Your utilization is hurting you big time.
733/1000 = 73% utilization
436/700 = 62% utilization
433/500 = 87% utilization
375/1500 = 25% utilization
Overall utilization = 53% (1977/3700).
When I pay down utilization, I would pay down everything to the same percentage. Say, for example, I had $500 to pay everything down with, and the minimum payment was 3% on each card. I'd start with that, then divide the rest so it would get the higher-util items paid down.
This will seem like a lot of work, but if you have a spreadsheet, it'll help, and you can re-use it.
Column A: amount owing
Column B: credit limit
Column C: % utilization (amount owing / credit limit)

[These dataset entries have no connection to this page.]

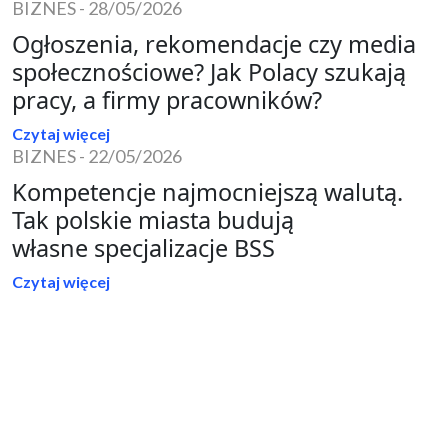
BIZNES
-
28/05/2026
Ogłoszenia, rekomendacje czy media
społecznościowe? Jak Polacy szukają
pracy, a firmy pracowników?
Czytaj więcej
BIZNES
-
22/05/2026
Kompetencje najmocniejszą walutą.
Tak polskie miasta budują
własne specjalizacje BSS
Czytaj więcej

Column D: value in column A * value in column C (for the first item, that would be 538)
Column E: Amount you have to pay * value in column D / sum of column D (e.g. 500 * 538 / 1217 = $221 for first item)

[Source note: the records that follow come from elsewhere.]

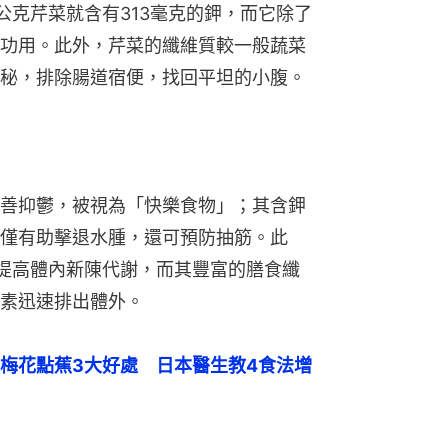
公克芹菜就含有313毫克的鉀，而它除了
功用。此外，芹菜的纖維質較一般蔬菜
秘，排除腸道宿便，找回平坦的小腹。
善抑鬱，被視為「快樂食物」；其含鉀
僅有助擊退水腫，還可預防抽筋。此
提高體內新陳代謝，而其豐富的膳食纖
素迅速排出體外。
梅花點蕉3大好處　日本醫生教4食法增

So if you paid on your cards:
$210 -> new util = 52%
$106 -> new util = 47%
$147 -> new util = 57%
$37 -> new util = 23%
----
$500 (total)
If you had $200 to pay down with, the amounts and new util would be:
$84 -> new util 65%
$43 -> new util 56%
$59 -> new util 75%
$15 -> new util 24%
Make sure you always pay at least the minimum (it's a little harder on the lower-util cards; my own spreadsheet is more complicated, but this should give you the idea).
Ideally, you want to get the util as low as possible; I believe the typical utilization is around 27%.